(WHAT YOU ARE ASKED TO DO): Repeat every line of the data below word for word, in the order given.

(INPUT MATERIAL):
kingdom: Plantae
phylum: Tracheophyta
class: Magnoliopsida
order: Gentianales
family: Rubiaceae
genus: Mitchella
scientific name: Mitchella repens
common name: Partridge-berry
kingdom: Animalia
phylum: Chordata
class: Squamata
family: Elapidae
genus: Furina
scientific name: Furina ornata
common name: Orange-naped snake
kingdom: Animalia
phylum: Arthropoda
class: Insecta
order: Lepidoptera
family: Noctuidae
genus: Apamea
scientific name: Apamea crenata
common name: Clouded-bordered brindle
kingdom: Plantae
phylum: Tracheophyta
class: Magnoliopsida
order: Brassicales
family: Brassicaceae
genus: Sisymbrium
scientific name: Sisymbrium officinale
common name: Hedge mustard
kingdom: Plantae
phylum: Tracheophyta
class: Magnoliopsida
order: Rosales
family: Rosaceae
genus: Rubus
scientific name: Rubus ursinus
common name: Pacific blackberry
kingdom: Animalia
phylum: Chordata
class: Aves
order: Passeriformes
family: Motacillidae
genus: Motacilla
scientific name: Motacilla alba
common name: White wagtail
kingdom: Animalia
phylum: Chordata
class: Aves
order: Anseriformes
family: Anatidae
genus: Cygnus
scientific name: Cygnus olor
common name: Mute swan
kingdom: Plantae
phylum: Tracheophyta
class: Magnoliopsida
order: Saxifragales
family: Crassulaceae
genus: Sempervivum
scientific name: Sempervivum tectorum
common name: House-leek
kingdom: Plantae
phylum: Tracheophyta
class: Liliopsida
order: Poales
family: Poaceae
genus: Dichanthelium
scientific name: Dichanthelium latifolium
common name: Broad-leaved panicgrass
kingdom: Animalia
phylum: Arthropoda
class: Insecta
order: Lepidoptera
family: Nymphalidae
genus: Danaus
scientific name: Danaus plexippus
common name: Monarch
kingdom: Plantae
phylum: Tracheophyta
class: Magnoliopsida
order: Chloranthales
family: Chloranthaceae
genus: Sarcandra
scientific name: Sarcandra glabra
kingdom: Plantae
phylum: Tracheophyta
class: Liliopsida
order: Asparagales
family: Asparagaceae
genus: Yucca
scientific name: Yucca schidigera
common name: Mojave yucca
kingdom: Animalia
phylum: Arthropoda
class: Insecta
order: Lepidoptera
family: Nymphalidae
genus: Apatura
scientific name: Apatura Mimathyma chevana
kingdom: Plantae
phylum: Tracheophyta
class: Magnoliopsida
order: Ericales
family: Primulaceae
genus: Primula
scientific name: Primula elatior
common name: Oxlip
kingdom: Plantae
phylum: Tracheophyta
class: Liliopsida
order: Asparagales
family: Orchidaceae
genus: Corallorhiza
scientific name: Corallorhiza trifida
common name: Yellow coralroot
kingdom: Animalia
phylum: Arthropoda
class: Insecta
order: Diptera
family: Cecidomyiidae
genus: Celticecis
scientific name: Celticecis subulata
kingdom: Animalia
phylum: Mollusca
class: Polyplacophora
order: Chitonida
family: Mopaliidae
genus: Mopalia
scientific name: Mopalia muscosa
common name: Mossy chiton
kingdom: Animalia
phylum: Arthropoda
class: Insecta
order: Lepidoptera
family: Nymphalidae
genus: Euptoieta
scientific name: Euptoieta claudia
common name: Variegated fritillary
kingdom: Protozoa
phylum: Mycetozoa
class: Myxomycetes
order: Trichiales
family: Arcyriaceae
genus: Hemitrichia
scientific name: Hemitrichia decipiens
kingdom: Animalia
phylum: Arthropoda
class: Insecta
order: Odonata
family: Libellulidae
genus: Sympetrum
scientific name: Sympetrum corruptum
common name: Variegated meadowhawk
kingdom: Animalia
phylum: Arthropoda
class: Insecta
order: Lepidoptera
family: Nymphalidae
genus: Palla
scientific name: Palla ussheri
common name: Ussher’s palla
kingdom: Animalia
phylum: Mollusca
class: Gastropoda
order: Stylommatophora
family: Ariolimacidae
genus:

(EXERCISE RESULT):
kingdom: Plantae
phylum: Tracheophyta
class: Magnoliopsida
order: Gentianales
family: Rubiaceae
genus: Mitchella
scientific name: Mitchella repens
common name: Partridge-berry
kingdom: Animalia
phylum: Chordata
class: Squamata
family: Elapidae
genus: Furina
scientific name: Furina ornata
common name: Orange-naped snake
kingdom: Animalia
phylum: Arthropoda
class: Insecta
order: Lepidoptera
family: Noctuidae
genus: Apamea
scientific name: Apamea crenata
common name: Clouded-bordered brindle
kingdom: Plantae
phylum: Tracheophyta
class: Magnoliopsida
order: Brassicales
family: Brassicaceae
genus: Sisymbrium
scientific name: Sisymbrium officinale
common name: Hedge mustard
kingdom: Plantae
phylum: Tracheophyta
class: Magnoliopsida
order: Rosales
family: Rosaceae
genus: Rubus
scientific name: Rubus ursinus
common name: Pacific blackberry
kingdom: Animalia
phylum: Chordata
class: Aves
order: Passeriformes
family: Motacillidae
genus: Motacilla
scientific name: Motacilla alba
common name: White wagtail
kingdom: Animalia
phylum: Chordata
class: Aves
order: Anseriformes
family: Anatidae
genus: Cygnus
scientific name: Cygnus olor
common name: Mute swan
kingdom: Plantae
phylum: Tracheophyta
class: Magnoliopsida
order: Saxifragales
family: Crassulaceae
genus: Sempervivum
scientific name: Sempervivum tectorum
common name: House-leek
kingdom: Plantae
phylum: Tracheophyta
class: Liliopsida
order: Poales
family: Poaceae
genus: Dichanthelium
scientific name: Dichanthelium latifolium
common name: Broad-leaved panicgrass
kingdom: Animalia
phylum: Arthropoda
class: Insecta
order: Lepidoptera
family: Nymphalidae
genus: Danaus
scientific name: Danaus plexippus
common name: Monarch
kingdom: Plantae
phylum: Tracheophyta
class: Magnoliopsida
order: Chloranthales
family: Chloranthaceae
genus: Sarcandra
scientific name: Sarcandra glabra
kingdom: Plantae
phylum: Tracheophyta
class: Liliopsida
order: Asparagales
family: Asparagaceae
genus: Yucca
scientific name: Yucca schidigera
common name: Mojave yucca
kingdom: Animalia
phylum: Arthropoda
class: Insecta
order: Lepidoptera
family: Nymphalidae
genus: Apatura
scientific name: Apatura Mimathyma chevana
kingdom: Plantae
phylum: Tracheophyta
class: Magnoliopsida
order: Ericales
family: Primulaceae
genus: Primula
scientific name: Primula elatior
common name: Oxlip
kingdom: Plantae
phylum: Tracheophyta
class: Liliopsida
order: Asparagales
family: Orchidaceae
genus: Corallorhiza
scientific name: Corallorhiza trifida
common name: Yellow coralroot
kingdom: Animalia
phylum: Arthropoda
class: Insecta
order: Diptera
family: Cecidomyiidae
genus: Celticecis
scientific name: Celticecis subulata
kingdom: Animalia
phylum: Mollusca
class: Polyplacophora
order: Chitonida
family: Mopaliidae
genus: Mopalia
scientific name: Mopalia muscosa
common name: Mossy chiton
kingdom: Animalia
phylum: Arthropoda
class: Insecta
order: Lepidoptera
family: Nymphalidae
genus: Euptoieta
scientific name: Euptoieta claudia
common name: Variegated fritillary
kingdom: Protozoa
phylum: Mycetozoa
class: Myxomycetes
order: Trichiales
family: Arcyriaceae
genus: Hemitrichia
scientific name: Hemitrichia decipiens
kingdom: Animalia
phylum: Arthropoda
class: Insecta
order: Odonata
family: Libellulidae
genus: Sympetrum
scientific name: Sympetrum corruptum
common name: Variegated meadowhawk
kingdom: Animalia
phylum: Arthropoda
class: Insecta
order: Lepidoptera
family: Nymphalidae
genus: Palla
scientific name: Palla ussheri
common name: Ussher’s palla
kingdom: Animalia
phylum: Mollusca
class: Gastropoda
order: Stylommatophora
family: Ariolimacidae
genus:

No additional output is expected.